A.  I don’t know where VA stands on this issue. Here is my stance: There is an incredibly promising and accumulating body of evidence that suggests that psychedelics (e.g., MDMA, psilocybin) --used appropriately and effectively -- could be a powerful therapeutic tool for treatment of people with PTSD. We need more research to conduct and interpret it well and to watch this area closely.

Q.  Many sufferers of PTSD use different forms of avoidance to bypass thoughts and feelings associated with a traumatic event. How should patients cope with various forms avoidance?

My first suggestion would be to see a licensed therapist: 1) who is a specialist in treatment of individuals with psychological trauma, and 2) whom you feel safe and click with. Prolonged Exposure therapy is designed particularly well to address avoidance; folks could consider pursuing that treatment. Further, patients can work to be more aware of how and when they avoid. This allows them to make conscious decisions about avoidance rather than being controlled by it. Sometimes it’s OK and/or even necessary to avoid because one must focus on something else. However, when it is done, it is best done with open eyes. Further, if they feel safe doing so, they can start to challenge their avoidance in different ways -- say by writing about their traumas, intentionally allowing themselves to feel their feelings related to traumas, talking with a trusted loved one, and/or doing things that they’ve been avoiding. These things are best done in work with a good therapist, so that’s the primary recommendation. 

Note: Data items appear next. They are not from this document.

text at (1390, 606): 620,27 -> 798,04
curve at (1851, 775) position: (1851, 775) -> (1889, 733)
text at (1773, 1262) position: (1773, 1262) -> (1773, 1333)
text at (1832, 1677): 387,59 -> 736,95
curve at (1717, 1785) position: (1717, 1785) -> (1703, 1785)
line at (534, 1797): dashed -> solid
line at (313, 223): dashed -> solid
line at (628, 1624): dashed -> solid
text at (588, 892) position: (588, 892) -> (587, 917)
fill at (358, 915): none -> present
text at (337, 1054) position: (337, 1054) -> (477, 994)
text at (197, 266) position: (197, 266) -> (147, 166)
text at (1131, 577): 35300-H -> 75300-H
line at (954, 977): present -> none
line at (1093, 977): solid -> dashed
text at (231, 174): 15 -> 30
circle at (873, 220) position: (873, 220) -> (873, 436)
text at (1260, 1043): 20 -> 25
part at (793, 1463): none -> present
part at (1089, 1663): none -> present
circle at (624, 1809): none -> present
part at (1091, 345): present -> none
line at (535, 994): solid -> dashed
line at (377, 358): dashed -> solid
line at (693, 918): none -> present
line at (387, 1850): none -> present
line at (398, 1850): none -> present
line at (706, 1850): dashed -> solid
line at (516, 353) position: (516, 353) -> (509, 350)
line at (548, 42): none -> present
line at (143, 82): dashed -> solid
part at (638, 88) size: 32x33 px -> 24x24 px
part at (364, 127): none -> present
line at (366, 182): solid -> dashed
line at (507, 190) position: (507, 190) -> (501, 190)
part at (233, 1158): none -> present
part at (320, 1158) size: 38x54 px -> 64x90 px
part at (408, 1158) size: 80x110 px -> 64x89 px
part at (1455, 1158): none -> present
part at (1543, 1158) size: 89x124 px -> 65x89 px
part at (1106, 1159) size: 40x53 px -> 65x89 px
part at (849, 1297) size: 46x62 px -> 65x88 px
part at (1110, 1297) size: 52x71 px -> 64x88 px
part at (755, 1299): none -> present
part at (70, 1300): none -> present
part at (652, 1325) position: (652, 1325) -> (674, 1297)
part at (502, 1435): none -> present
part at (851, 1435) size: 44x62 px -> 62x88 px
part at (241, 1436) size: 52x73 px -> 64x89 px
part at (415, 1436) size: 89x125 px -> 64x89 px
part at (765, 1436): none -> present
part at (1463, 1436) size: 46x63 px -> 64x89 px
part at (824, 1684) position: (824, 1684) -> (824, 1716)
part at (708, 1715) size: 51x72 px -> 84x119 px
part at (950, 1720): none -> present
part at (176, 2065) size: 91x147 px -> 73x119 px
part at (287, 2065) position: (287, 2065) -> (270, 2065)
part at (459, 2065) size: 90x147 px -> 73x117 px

Q.  PTSD is commonly associated with service in combat. However, sexual assault also produces an alarming number of PTSD patients. What should our Veterans know about trauma caused from sexual assault?  

A.  The trauma was not your fault. The trauma was not your fault. The trauma was not your fault.

Folks may be interested to know that sexual assault leads to PTSD more frequently than most other types of trauma (including combat exposure). Many variables appear to influence one’s probability of developing PTSD after a trauma, including the type of trauma(s) (e.g., motor vehicle accident, combat, sexual assault), the number of traumatic events a person has experienced; exposure to trauma, neglect, and other adverse events in childhood; one’s own genetics; and social support before, during, and after the trauma(s). However, sexual assault stands out as contributor to development of PTSD. 

Regardless, it’s treatable. With good treatment, healing and recovery are likely and within reach.  Please take care of your beautiful self and find a good trauma therapist!